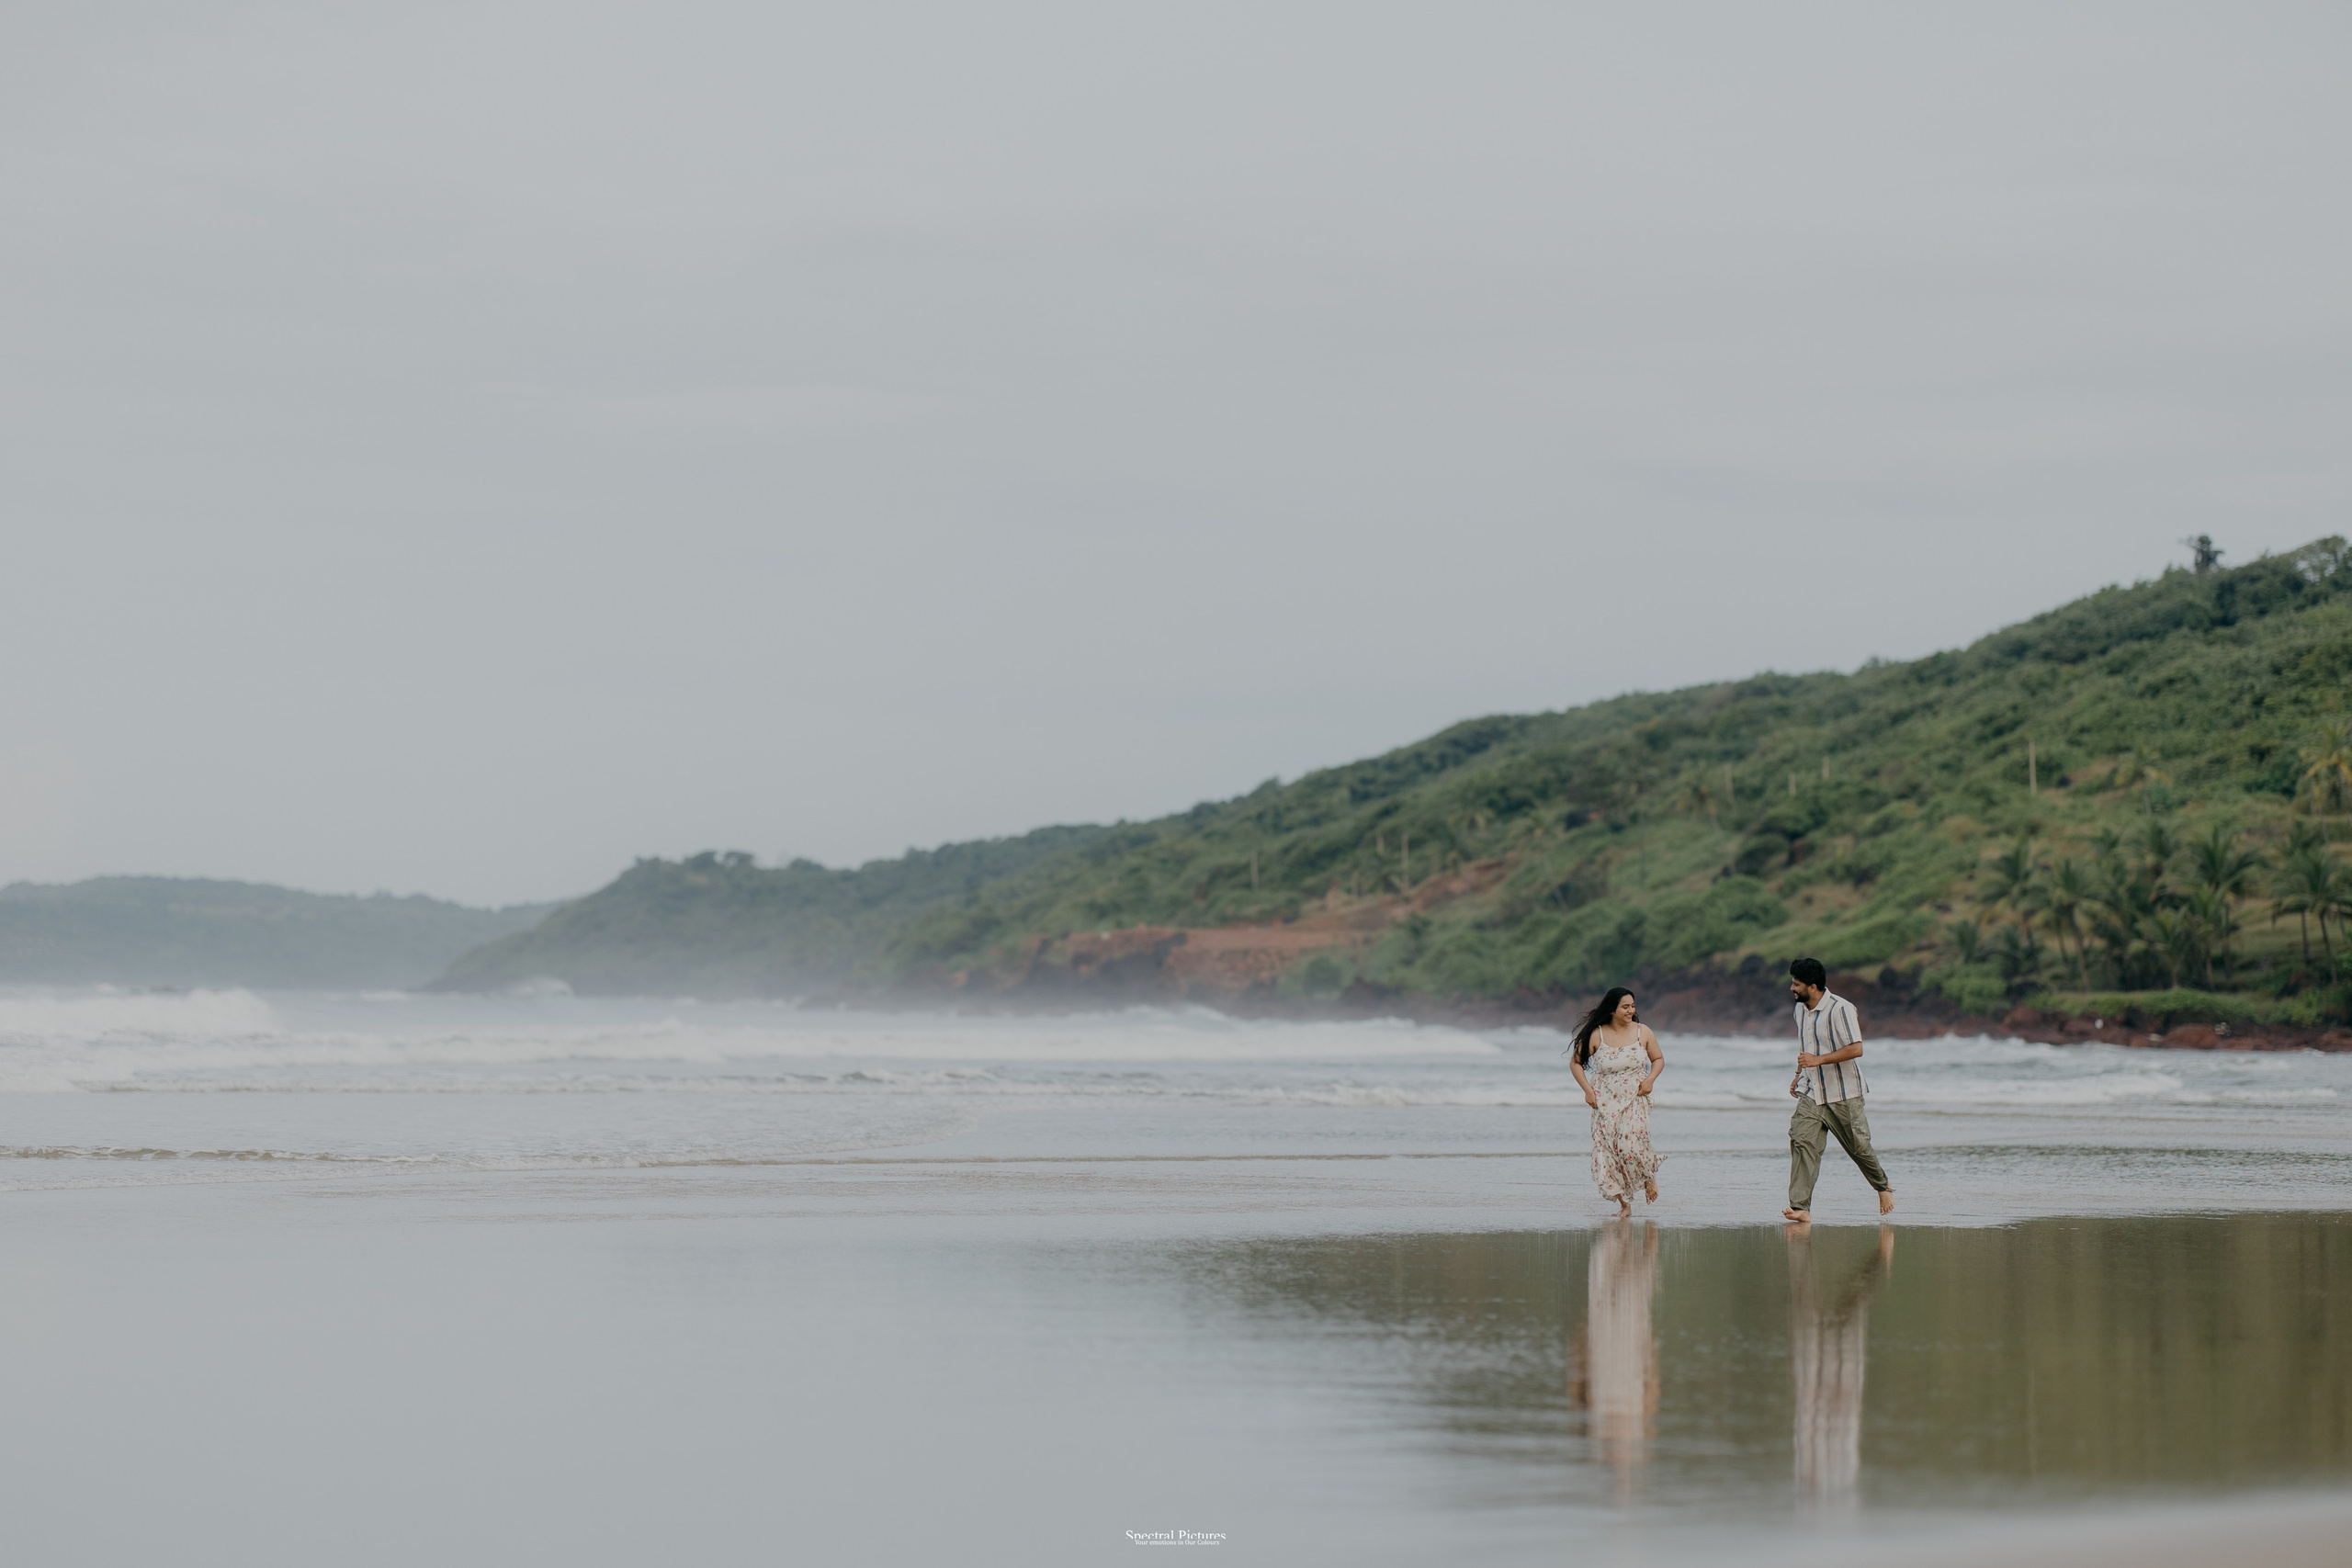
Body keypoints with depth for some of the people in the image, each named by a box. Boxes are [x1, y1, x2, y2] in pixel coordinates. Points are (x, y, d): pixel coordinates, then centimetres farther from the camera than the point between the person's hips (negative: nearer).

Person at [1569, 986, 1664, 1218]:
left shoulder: (1643, 1032, 1)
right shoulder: (1596, 1035, -4)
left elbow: (1658, 1059, 14)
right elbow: (1575, 1062, 4)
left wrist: (1650, 1079, -5)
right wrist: (1587, 1090, -6)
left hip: (1635, 1099, -1)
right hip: (1605, 1102, 1)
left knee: (1631, 1142, -20)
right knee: (1607, 1149, -6)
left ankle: (1649, 1175, 13)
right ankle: (1624, 1204, 5)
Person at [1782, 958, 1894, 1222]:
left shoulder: (1840, 1009, -18)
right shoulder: (1801, 1009, 8)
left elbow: (1856, 1049, -23)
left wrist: (1818, 1060, -28)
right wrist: (1799, 1076, 21)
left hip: (1844, 1094, -6)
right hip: (1811, 1092, 6)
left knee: (1858, 1146, 8)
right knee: (1802, 1141, -13)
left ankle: (1884, 1186, 37)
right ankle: (1800, 1207, -18)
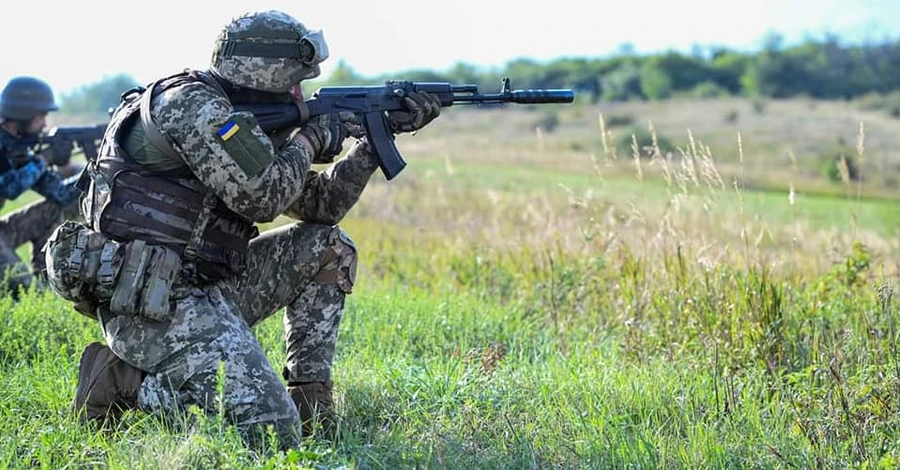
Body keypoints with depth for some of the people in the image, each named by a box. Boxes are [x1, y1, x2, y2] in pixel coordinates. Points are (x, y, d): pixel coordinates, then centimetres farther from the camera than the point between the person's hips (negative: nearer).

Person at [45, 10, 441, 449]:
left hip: (202, 288, 10)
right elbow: (261, 197, -17)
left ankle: (308, 404, 11)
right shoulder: (188, 102, -12)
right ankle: (123, 382, -6)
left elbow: (319, 205, 20)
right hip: (149, 304, -10)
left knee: (328, 247, 13)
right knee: (272, 432, -19)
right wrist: (309, 139, 0)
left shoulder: (245, 120, 17)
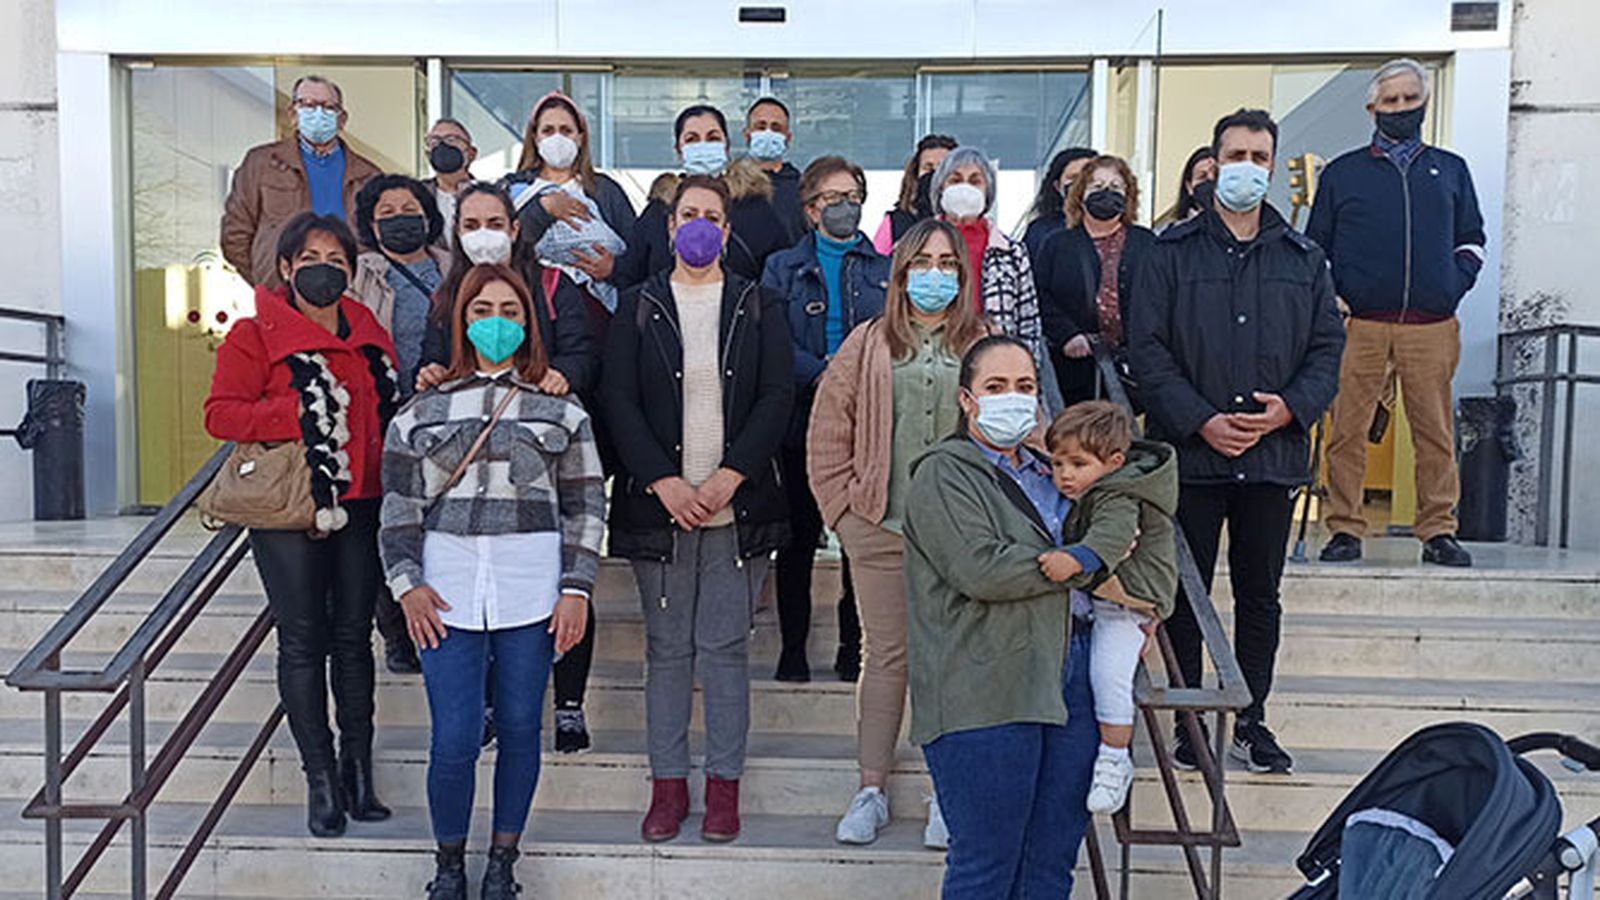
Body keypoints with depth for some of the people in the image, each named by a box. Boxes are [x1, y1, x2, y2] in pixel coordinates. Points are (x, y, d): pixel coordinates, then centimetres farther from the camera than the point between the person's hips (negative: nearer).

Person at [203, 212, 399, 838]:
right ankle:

┄┄┄┄┄┄┄┄┄┄

### [Problem statement]
Images in the records must not be repeated; everything else should be returned exactly.

### [The answer]
Body keypoints with depth for some of the people in the image, each named by a box. Boxes are [x1, y1, x2, y2] in pixel coordinates. Points are (x, y, d): pixel coordinates, then centimetres farther from the camera than the point between the person's hips (negative: nearer).

Person at [1569, 986, 1664, 1218]:
left shoulder: (1643, 1032, 1)
right shoulder: (1596, 1035, -4)
left elbow: (1658, 1059, 14)
right elbow: (1575, 1062, 4)
left wrist: (1650, 1079, -5)
right wrist: (1587, 1090, -6)
left hip: (1635, 1099, -1)
right hip: (1605, 1102, 1)
left knee: (1631, 1142, -20)
right knee: (1607, 1149, -6)
left ankle: (1649, 1175, 13)
right ankle: (1624, 1204, 5)
Person at [1782, 958, 1894, 1222]:
left shoulder: (1840, 1009, -18)
right shoulder: (1801, 1009, 8)
left elbow: (1856, 1049, -23)
left wrist: (1818, 1060, -28)
right wrist: (1799, 1076, 21)
left hip: (1844, 1094, -6)
right hip: (1811, 1092, 6)
left knee: (1858, 1146, 8)
right knee: (1802, 1141, -13)
left ankle: (1884, 1186, 37)
right ankle: (1800, 1207, -18)
Body keypoints with depth for some of the people in the image, each named by a box. Boxes are [x1, y1, x2, y2] in pixel coordinates. Points are (x, y, d): pixel coordinates, then centimetres farther from the camera than the point between the person's hips (negative: nearer).

Person at [45, 10, 441, 449]:
left hip: (202, 288, 10)
right elbow: (261, 197, -17)
left ankle: (308, 404, 11)
right shoulder: (188, 102, -12)
right ankle: (123, 382, -6)
left elbow: (319, 205, 20)
right hip: (149, 304, -10)
left knee: (328, 247, 13)
right knee: (272, 432, -19)
right wrist: (309, 139, 0)
left shoulder: (245, 120, 17)
Body keypoints with depth for some of the people in the image, each named by a box. Boxes are [x1, y1, x2, y2] in pixel coordinates. Points are (x, y, d): pixel coordinates, then centimetres farther from the camera than the point between the person's hips (negative: nearer).

Person at [203, 212, 399, 838]:
right ankle:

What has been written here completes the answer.